-- Assignment --
Lift out, unaltered, the lines of the material below between the line holding "U.S.\ Centers for" and the line holding "St.\ Stephen (Boston)", counting both.

━━━━━━━━━━

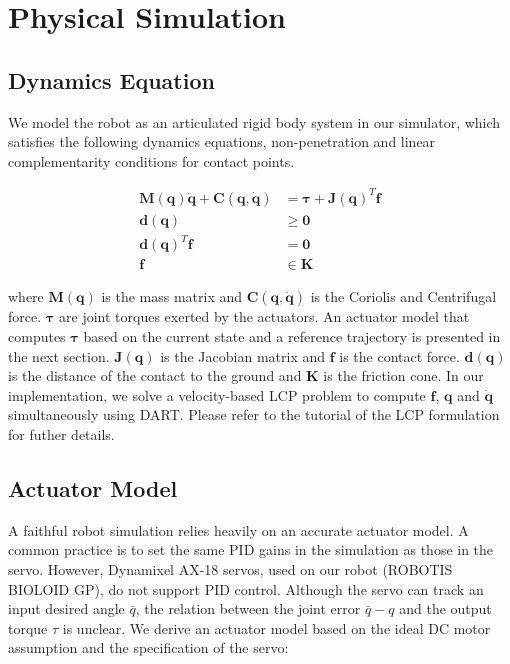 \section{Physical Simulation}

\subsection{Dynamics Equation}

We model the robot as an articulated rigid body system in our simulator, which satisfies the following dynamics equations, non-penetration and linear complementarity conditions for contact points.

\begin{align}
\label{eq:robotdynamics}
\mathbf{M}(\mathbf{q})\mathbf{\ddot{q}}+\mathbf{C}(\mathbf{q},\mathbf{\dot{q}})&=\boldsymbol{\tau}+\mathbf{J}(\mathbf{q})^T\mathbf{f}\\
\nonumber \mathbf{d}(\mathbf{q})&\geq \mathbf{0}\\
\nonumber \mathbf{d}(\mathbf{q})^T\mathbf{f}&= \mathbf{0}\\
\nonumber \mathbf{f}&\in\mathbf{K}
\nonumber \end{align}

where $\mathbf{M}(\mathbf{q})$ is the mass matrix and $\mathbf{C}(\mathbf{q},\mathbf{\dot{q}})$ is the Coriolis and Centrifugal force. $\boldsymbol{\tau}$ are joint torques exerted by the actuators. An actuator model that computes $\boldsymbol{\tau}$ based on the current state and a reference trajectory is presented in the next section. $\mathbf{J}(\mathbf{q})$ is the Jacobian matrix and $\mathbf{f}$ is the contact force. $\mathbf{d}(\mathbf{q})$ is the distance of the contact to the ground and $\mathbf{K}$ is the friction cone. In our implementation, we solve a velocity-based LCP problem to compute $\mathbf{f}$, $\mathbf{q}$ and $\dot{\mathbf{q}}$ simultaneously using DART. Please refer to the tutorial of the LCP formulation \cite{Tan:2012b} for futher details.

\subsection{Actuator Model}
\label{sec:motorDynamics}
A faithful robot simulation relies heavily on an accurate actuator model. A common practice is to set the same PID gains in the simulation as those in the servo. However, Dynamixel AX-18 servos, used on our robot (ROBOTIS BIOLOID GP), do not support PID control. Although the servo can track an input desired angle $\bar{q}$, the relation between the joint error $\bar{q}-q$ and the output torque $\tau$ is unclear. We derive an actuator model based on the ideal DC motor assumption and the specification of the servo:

━━━━━━━━━━

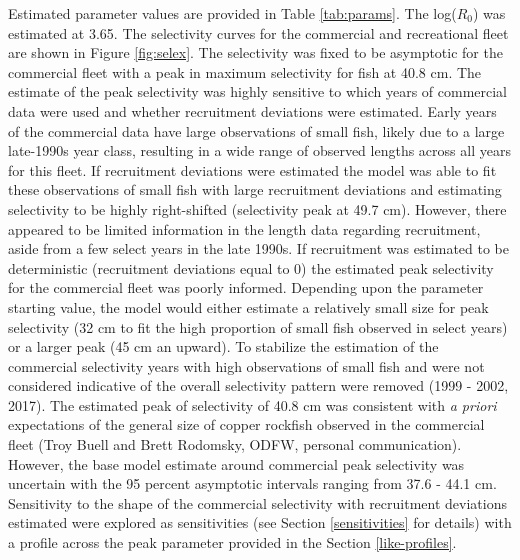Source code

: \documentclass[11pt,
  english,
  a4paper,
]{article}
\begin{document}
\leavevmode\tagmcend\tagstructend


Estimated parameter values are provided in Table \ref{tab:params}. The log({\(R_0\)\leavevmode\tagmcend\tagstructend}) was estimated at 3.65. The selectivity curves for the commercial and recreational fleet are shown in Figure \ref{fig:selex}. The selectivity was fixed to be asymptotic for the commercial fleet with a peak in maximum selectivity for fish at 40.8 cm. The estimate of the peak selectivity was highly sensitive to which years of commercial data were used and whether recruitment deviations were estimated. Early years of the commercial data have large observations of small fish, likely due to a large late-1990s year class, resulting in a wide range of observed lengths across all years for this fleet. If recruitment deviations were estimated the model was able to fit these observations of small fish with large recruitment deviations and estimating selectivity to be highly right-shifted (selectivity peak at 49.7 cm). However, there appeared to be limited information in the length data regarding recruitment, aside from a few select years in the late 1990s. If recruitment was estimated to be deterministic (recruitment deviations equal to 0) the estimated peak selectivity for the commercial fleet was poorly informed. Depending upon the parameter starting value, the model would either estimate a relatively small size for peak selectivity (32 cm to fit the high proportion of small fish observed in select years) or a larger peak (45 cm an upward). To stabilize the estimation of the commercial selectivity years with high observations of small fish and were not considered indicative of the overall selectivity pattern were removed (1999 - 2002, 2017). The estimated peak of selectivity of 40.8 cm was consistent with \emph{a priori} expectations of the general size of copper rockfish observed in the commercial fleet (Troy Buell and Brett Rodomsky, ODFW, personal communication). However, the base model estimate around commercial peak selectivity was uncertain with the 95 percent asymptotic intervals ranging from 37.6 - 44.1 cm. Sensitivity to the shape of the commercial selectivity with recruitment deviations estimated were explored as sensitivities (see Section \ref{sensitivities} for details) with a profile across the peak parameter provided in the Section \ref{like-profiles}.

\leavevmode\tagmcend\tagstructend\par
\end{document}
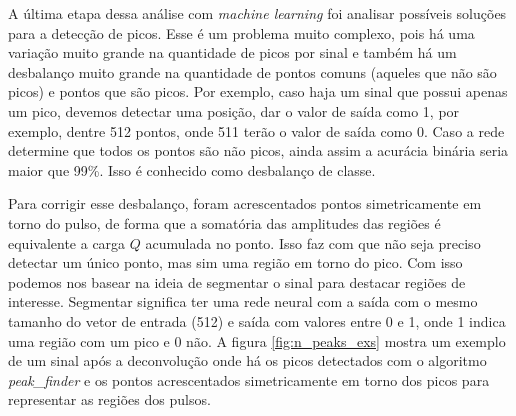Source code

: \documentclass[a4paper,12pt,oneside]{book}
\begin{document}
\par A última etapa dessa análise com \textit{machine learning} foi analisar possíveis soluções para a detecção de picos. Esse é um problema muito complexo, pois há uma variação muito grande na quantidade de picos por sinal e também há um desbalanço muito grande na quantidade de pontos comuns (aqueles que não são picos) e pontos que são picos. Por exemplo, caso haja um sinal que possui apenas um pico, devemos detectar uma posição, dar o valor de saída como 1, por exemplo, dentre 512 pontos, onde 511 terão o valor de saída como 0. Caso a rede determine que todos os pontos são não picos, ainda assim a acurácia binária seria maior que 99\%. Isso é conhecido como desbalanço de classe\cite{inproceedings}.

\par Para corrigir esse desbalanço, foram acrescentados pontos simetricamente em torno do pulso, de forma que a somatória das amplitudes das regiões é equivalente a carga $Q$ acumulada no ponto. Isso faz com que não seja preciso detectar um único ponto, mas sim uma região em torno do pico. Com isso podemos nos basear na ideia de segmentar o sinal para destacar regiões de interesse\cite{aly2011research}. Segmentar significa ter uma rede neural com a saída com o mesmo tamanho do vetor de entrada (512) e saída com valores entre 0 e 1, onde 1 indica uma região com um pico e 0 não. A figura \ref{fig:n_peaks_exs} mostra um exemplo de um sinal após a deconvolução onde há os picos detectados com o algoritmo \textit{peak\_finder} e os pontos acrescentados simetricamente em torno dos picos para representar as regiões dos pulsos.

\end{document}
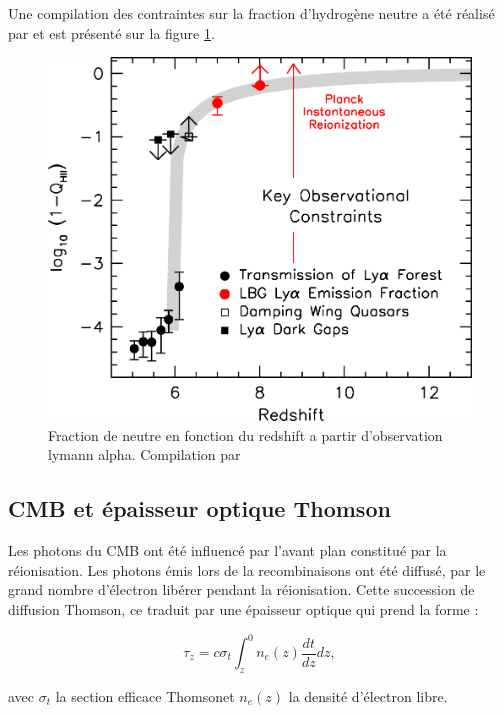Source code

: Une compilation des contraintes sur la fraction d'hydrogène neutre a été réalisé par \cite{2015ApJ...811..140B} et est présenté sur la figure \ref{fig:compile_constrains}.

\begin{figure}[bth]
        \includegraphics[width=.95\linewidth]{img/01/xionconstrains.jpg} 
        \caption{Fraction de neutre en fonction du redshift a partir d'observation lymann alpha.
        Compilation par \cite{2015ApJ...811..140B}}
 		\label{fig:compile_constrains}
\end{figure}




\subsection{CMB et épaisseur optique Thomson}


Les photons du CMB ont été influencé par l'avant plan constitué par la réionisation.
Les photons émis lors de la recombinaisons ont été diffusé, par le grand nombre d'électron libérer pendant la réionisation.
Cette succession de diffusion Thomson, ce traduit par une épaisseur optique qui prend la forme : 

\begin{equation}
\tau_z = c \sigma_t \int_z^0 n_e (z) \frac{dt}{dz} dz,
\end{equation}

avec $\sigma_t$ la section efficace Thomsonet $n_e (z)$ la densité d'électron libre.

━━━━━━━━━━

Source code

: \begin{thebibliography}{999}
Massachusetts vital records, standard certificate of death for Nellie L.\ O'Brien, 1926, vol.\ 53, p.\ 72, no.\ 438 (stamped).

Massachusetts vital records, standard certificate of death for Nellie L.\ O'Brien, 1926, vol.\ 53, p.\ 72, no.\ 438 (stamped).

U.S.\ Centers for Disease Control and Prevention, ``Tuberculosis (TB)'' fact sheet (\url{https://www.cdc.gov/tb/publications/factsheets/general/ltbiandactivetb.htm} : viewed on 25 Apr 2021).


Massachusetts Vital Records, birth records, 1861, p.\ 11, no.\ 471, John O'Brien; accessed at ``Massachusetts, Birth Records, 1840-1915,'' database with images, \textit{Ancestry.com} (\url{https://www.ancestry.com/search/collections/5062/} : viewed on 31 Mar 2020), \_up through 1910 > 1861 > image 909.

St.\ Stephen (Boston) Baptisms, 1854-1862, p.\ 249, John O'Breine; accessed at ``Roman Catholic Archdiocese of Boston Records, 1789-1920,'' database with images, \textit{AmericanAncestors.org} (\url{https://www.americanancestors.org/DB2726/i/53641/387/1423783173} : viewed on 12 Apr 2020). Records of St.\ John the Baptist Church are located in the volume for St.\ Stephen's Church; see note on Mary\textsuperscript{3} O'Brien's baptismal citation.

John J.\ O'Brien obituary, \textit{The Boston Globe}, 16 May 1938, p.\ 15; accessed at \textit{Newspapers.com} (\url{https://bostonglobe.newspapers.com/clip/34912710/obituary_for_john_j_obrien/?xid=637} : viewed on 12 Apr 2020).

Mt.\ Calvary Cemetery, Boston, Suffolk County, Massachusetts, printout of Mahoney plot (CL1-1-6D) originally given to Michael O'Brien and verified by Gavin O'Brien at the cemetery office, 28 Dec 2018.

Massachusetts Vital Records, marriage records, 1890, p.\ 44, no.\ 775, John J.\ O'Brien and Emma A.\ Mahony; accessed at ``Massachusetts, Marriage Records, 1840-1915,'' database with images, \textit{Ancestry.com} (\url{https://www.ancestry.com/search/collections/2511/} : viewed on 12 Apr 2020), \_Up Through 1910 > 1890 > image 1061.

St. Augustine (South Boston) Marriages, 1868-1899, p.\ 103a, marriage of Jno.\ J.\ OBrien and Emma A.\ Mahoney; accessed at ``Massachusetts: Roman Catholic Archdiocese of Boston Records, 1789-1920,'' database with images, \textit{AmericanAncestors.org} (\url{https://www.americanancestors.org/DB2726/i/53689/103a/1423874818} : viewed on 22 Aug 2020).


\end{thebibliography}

━━━━━━━━━━

-- Task response --
U.S.\ Centers for Disease Control and Prevention, ``Tuberculosis (TB)'' fact sheet (\url{https://www.cdc.gov/tb/publications/factsheets/general/ltbiandactivetb.htm} : viewed on 25 Apr 2021).


Massachusetts Vital Records, birth records, 1861, p.\ 11, no.\ 471, John O'Brien; accessed at ``Massachusetts, Birth Records, 1840-1915,'' database with images, \textit{Ancestry.com} (\url{https://www.ancestry.com/search/collections/5062/} : viewed on 31 Mar 2020), \_up through 1910 > 1861 > image 909.

St.\ Stephen (Boston) Baptisms, 1854-1862, p.\ 249, John O'Breine; accessed at ``Roman Catholic Archdiocese of Boston Records, 1789-1920,'' database with images, \textit{AmericanAncestors.org} (\url{https://www.americanancestors.org/DB2726/i/53641/387/1423783173} : viewed on 12 Apr 2020). Records of St.\ John the Baptist Church are located in the volume for St.\ Stephen's Church; see note on Mary\textsuperscript{3} O'Brien's baptismal citation.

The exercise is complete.